Hurdle remains after Swiss parliament passes US deal on UBS
Switzerland's lower house of parliament on Tuesday passed a deal with Washington settling US tax evasion litigation against Swiss banking giant UBS, considered crucial for the bank's future.
The move by the National Council secured overall parliamentary endorsement of the deal after a previous rejection last week, but ran into a new technical hurdle.
Lawmakers still have to settle whether the agreement between Bern and Washington can be challenged by a referendum, amid a disagreement between the two houses of parliament that could delay or even scupper the final green light.
Tuesday's motion in the National Council was approved by 81 votes to 61. Fifty-three Swiss lawmakers abstained.
Switzerland, the United States and UBS agreed in August 2009 that the bank would identify 4,450 US clients suspected of tax evasion, in an attempt to settle lawsuits by US authorities to force the bank to hand over information.
The deal needed parliamentary approval after the Swiss supreme court in January called its legal basis into question.
The Swiss senate had already endorsed the agreement.
The United States reiterated last week that it would revive potentially costly litigation for the troubled Swiss bank if Switzerland reneged on the agreement, which opened a corner of the country's coveted banking secrecy.
The Swiss government has repeatedly warned that a failure to approve it would harm the Swiss financial industry.
The lower house had rejected the document in a first vote last week as the debate became mired in political bargaining over a tax on bank bonus payments, while the senate had already endorsed the accord twice.

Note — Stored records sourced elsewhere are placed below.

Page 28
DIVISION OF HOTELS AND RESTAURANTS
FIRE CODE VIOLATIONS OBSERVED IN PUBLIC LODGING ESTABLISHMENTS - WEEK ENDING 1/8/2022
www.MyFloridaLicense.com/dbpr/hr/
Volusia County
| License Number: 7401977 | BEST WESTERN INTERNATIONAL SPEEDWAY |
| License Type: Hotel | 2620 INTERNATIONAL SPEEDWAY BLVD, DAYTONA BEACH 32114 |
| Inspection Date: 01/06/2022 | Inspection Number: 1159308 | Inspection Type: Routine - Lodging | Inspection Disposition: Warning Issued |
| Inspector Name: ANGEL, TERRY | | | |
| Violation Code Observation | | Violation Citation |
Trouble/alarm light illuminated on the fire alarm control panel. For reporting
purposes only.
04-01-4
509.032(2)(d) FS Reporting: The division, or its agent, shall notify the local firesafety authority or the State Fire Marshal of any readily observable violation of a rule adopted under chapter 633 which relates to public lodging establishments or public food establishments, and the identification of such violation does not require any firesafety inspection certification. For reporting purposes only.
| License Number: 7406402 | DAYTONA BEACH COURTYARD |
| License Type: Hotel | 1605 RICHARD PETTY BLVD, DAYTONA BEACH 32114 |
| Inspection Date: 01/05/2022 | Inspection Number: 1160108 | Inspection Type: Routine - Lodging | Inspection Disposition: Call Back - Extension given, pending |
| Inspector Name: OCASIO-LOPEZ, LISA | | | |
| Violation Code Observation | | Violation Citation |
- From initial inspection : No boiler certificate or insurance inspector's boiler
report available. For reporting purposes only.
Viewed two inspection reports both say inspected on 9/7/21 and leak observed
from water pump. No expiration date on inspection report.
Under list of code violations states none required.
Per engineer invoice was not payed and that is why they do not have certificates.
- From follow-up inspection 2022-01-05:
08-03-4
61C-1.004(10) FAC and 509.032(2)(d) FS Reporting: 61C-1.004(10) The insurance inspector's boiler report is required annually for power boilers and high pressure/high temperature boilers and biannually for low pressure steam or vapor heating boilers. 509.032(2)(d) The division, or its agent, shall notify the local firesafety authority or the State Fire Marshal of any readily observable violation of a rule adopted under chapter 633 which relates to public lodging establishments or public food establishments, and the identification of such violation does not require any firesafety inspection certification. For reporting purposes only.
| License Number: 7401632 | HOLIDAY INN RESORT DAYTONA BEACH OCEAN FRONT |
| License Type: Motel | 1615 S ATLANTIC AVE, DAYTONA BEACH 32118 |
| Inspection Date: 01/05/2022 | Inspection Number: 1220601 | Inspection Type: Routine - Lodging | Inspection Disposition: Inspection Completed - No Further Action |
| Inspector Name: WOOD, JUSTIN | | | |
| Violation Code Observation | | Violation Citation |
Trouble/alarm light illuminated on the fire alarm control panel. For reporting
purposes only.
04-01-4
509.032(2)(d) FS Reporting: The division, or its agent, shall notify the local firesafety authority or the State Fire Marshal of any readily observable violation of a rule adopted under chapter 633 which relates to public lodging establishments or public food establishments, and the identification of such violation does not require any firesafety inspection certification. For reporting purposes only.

A new hitch emerged after the National Council decided in a separate vote on Tuesday that the deal should be open to an optional referendum, unlike the senate which had ruled out such a move.
Under Switzerland's complex legislative system, Swiss citizens may have 100 days to petition for a nationwide referendum challenging some newly passed legislation by collecting 50,000 signatures.
That would delay application of the deal until August 19, the Swiss news agency ATS reported.
With parliament due to close its summer session on Friday, the two houses of parliament now have to settle the issue of the optional referendum within days.
Switzerland's biggest business association, Economiesuisse, criticised the uncertainty and warned that a referendum clause would prevent Switzerland from respecting the agreement with the United States on time.
A referendum "is not justified, neither from a material point of view nor on the legal front", it added.
Several centre-right parliamentarians also rejected the referendum option while Justice Minister Eveline Widmer-Schlumpf said there was no justification for the step.
She called on lawmakers "to end once and for all the tiresome UBS story".
Officials fear that a breakdown in the deal brokered by Washington and Bern could stoke tensions in broader political and economic relations between the two countries and jeopardise UBS's banking licence in the United States.